### WORK TO DO
Please rewrite the stretch of lines below from the one containing "scientific name: Potentilla pulcherrima" through the one containing "catalogue / barcode: US 685677", both included, as a Markdown table. Use a "Row" column for the row number and a "Line" column for the line, and leave out blank lines.

--- START EXERCISE MATERIAL ---

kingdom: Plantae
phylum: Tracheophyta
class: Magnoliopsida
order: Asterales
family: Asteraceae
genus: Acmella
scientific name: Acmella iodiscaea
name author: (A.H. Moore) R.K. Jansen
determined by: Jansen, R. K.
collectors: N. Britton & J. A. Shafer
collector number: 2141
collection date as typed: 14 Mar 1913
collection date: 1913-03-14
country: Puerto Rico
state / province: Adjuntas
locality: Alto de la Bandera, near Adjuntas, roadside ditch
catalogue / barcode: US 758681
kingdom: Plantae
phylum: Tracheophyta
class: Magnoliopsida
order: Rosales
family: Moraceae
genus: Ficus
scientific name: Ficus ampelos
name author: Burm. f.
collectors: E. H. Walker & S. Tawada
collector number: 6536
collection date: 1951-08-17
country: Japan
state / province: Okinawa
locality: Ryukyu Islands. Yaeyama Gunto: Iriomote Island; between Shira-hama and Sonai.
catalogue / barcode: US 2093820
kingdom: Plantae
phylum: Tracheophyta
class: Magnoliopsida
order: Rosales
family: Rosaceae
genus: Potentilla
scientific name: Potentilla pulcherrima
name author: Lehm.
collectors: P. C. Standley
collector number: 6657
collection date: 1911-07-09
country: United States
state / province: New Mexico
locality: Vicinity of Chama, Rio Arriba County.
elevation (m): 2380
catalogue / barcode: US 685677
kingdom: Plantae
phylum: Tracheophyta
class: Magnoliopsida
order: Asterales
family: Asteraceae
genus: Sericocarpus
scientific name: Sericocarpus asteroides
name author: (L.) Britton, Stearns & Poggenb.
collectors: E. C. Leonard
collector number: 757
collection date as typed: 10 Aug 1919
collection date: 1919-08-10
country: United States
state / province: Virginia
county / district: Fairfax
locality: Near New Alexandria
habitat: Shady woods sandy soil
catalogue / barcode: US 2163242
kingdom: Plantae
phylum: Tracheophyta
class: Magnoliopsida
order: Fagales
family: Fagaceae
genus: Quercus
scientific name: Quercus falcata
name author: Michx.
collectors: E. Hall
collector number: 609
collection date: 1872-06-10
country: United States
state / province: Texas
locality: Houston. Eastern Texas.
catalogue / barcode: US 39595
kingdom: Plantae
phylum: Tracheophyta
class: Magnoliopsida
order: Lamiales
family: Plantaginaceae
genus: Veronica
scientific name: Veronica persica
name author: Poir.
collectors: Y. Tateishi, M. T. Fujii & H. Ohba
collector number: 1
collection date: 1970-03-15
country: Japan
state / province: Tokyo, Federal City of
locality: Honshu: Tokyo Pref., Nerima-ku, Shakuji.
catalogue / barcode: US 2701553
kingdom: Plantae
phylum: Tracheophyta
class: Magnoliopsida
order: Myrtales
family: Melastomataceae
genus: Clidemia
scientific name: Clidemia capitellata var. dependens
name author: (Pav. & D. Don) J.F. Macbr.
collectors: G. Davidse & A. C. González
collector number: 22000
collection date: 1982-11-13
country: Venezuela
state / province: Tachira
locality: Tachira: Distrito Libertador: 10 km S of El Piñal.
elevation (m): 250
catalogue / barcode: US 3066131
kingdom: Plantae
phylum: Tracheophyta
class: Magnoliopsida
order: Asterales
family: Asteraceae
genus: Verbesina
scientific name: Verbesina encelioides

--- END EXERCISE MATERIAL ---

### COMPLETED TASK
| Row | Line |
|---|---|
| 1 | scientific name: Potentilla pulcherrima |
| 2 | name author: Lehm. |
| 3 | collectors: P. C. Standley |
| 4 | collector number: 6657 |
| 5 | collection date: 1911-07-09 |
| 6 | country: United States |
| 7 | state / province: New Mexico |
| 8 | locality: Vicinity of Chama, Rio Arriba County. |
| 9 | elevation (m): 2380 |
| 10 | catalogue / barcode: US 685677 |